12) A 10-point checklist you can start today

  • Clarify your goal in one sentence; rate it weekly (ROM).
  • Share preferences (format, pace, activities).
  • Agree an agenda at the start; ask for a 2–3 line summary at the end.
  • Track homework; keep it small and specific.
  • Use telehealth to avoid gaps when life gets busy.
  • Plan for wobbles (what will keep you coming if motivation crashes?).
  • Discuss meds with your GP/psychiatrist if symptoms are moderate–severe.
  • Mind the alliance—say what helps and what doesn’t.
  • Book ahead; protect your therapy hour like any medical appointment.
  • Review progress every 4–6 sessions and adjust.

FAQ

Is the therapist–client match really more important than the specific therapy?
Both matter, but meta-analyses consistently show the alliance and responsiveness to client characteristics account for a substantial share of outcome variance (Flückiger et al., 2018; Norcross & Wampold, 2019).

Do I have to do homework to improve?
Not always, but in cognitive-behavioural approaches, homework adherence is reliably associated with better outcomes (Kazantzis et al., 2016; Psychiatric Clinics, 2018).

Will telehealth be as good as face-to-face?
For many conditions, yes—effectiveness and acceptability are comparable when delivered well (Sood et al., 2021; BMC, 2024).

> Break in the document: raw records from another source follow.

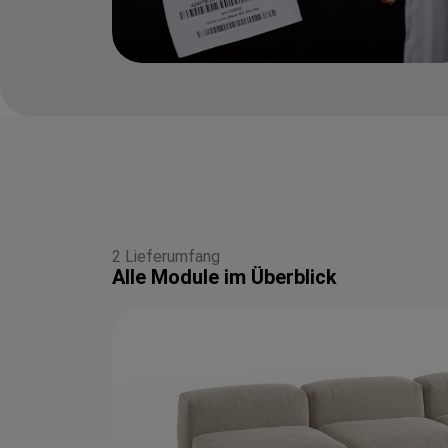
2 Lieferumfang
Alle Module im Überblick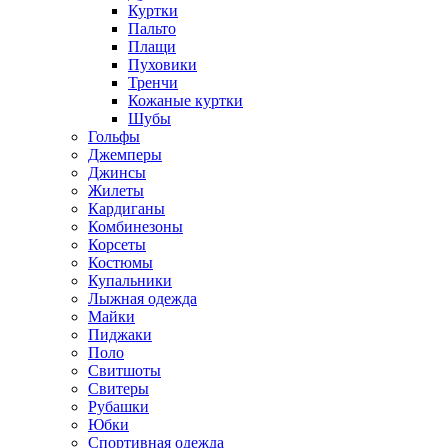
Куртки
Пальто
Плащи
Пуховики
Тренчи
Кожаные куртки
Шубы
Гольфы
Джемперы
Джинсы
Жилеты
Кардиганы
Комбинезоны
Корсеты
Костюмы
Купальники
Лыжная одежда
Майки
Пиджаки
Поло
Свитшоты
Свитеры
Рубашки
Юбки
Спортивная одежда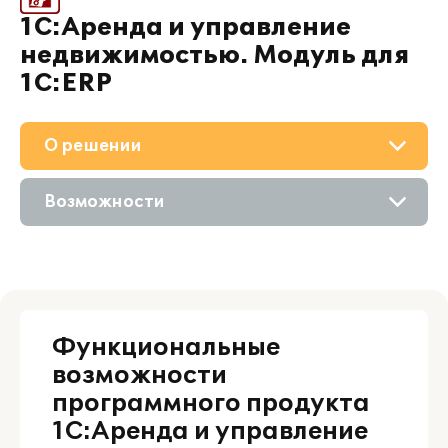
1С:Аренда и управление
недвижимостью. Модуль для
1С:ERP
О решении
Приобретение
Возможности
Поддержка
Описание
Материалы
Цифровые технологии
Партнерам
Функциональные
возможности
программного продукта
1С:Аренда и управление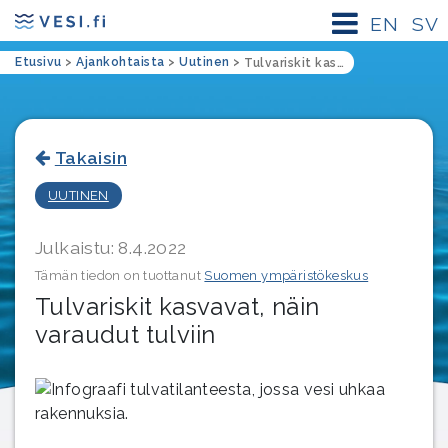
EN
SV
Etusivu
>
Ajankohtaista
>
Uutinen
>
Tulvariskit kasvavat, näin varaudut tulviin
Takaisin
UUTINEN
Julkaistu: 8.4.2022
Tämän tiedon on tuottanut
Suomen ympäristökeskus
Tulvariskit kasvavat, näin
varaudut tulviin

What if I’m not improving?
Ask for ROM/feedback and a treatment review. Feedback-informed approaches improve outcomes and reduce deterioration (Lambert & Shimokawa, 2011; de Jong, 2024).


Bottom line

Therapy works best when it’s collaborative. The evidence shows that relationship fit, clear goals, preferences, regular feedback, and small between-session actions make the biggest difference—sometimes more than the therapy model itself. Protect your therapy time, ask for feedback, and keep the process adaptive.


References

Becker, A. & Vazquez-Barquero, J.L. (2018). Effect of feedback of treatment outcome in specialist mental healthcare: meta-analysis. British Journal of Psychiatry.
Callahan, J.L., et al. (2018). The impact of accommodating client preference in psychotherapy: A meta-analysis. Journal of Clinical Psychology, 74(11), 1924–1937.
Cuijpers, P., et al. (2016). Combining pharmacotherapy and psychotherapy for major depression. Journal of Affective Disorders.
Flückiger, C., et al. (2018). The working alliance in adult psychotherapy: A meta-analysis. Psychotherapy.
Lambert, M.J. & Shimokawa, K. (2011). Collecting and delivering progress feedback in psychotherapy. Psychotherapy.
Lundahl, B., et al. (2013). Motivational interviewing in medical care settings: A systematic review and meta-analysis. Patient Education and Counseling.
Mason, A.J., et al. (2018). Collecting and delivering progress feedback: a meta-analysis. Clinical Psychology Review.
Parkin, A. (2019). Preferences. In Psychotherapy Relationships that Work (OUP).
Reinhold, M., et al. (2018). Effects of expressive writing on depressive symptoms: meta-analysis. Clinical Psychology: Science and Practice.
Sood, S., et al. (2021). The clinical effectiveness of telehealth: systematic review of meta-analyses. Journal of Telemedicine and Telecare.
Swift, J.K. & Greenberg, R.P. (2012). Premature discontinuation in adult psychotherapy: a meta-analysis. Journal of Consulting and Clinical Psychology.
Norcross, J.C. & Wampold, B.E. (2019). Relationships and responsiveness in psychological treatment. Psychotherapy.
Kazantzis, N., et al. (2016). Quantity and quality of homework compliance: meta-analysis. Behaviour Therapy.
Psychiatric Clinics of North America (2018). Homework in CBT—review.
BMC Public Health (2024). Acceptability of tele-mental health services: meta-analysis.
de Jong, K., et al. (2024). Routine outcome monitoring and clinical feedback: recent advances. Administration and Policy in Mental Health and Mental Health Services Research.


⚠️ General information only. This article is not a substitute for medical advice. If you’re in crisis, please contact emergency services or your local helpline.